AB positive blood type

Your blood type is determined by genes inherited from your parents.

Whether your blood type is rare, common or somewhere in between, your donations are vital in helping save and improve lives.

How rare is AB positive blood?

1 in 50 donors is AB positive

Just 2% of donors have AB positive blood making it one of the rarest blood types in the country.

Who can receive AB positive blood?

Only AB positive people

AB positive red blood cells can only be used to treat people with AB positive blood.

Diagram showing that only AB positive people can accept blood from AB positive donors

What blood can AB positive people receive?

All blood types are safe

People with AB positive blood can safely receive red blood cells from any blood type. This means that demand for AB positive red blood cells is at its lowest level in a decade.

Why is AB positive blood important?

It's rare

Although the need for AB positive red blood cells is falling, the demand for AB positive plasma hasn’t changed.

To avoid wastage while ensuring the correct balance of plasma and red cells from AB positive donors, we manage donations differently to other blood types.

Fresh frozen plasma is only produced from male donations.

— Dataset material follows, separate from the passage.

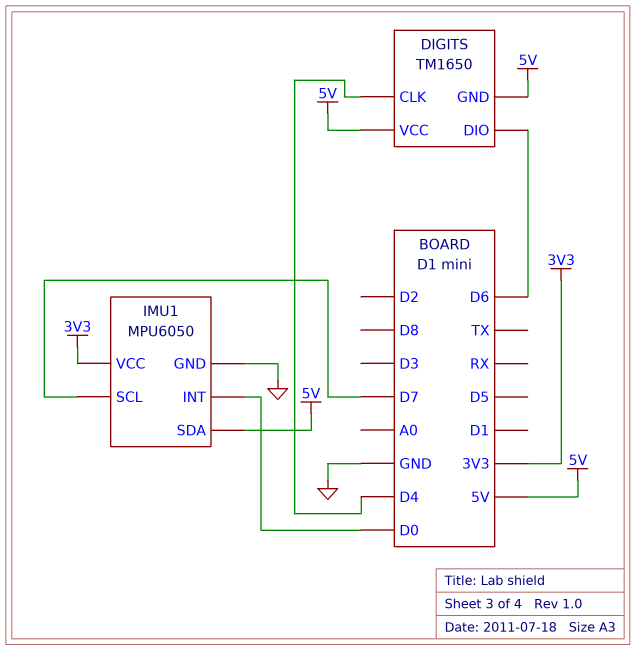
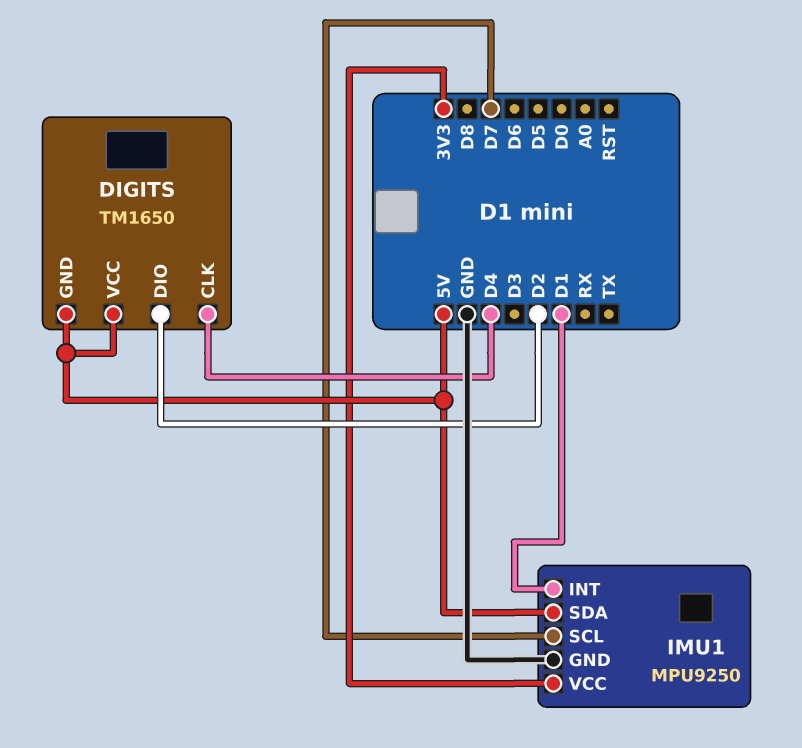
DIGITS pin DIO: D6 -> D2
IMU1: MPU6050 -> MPU9250
IMU1 pin INT: D0 -> D1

This is because female donors (especially those who have been pregnant) can develop antibodies that, while no danger to themselves, can prove life threatening to patients transfused with their plasma.

We can generally meet the demand for frozen plasma and most red cells from our male donors, which is good news.

We encourage our male donors to donate as frequently as possible but ask that female donors wait to donate until contacted directly by us.

There are occasions when demand for AB positive rises.

During these times we contact our female donors directly and rely on their support to ensure patients continue to receive the blood and blood products they need.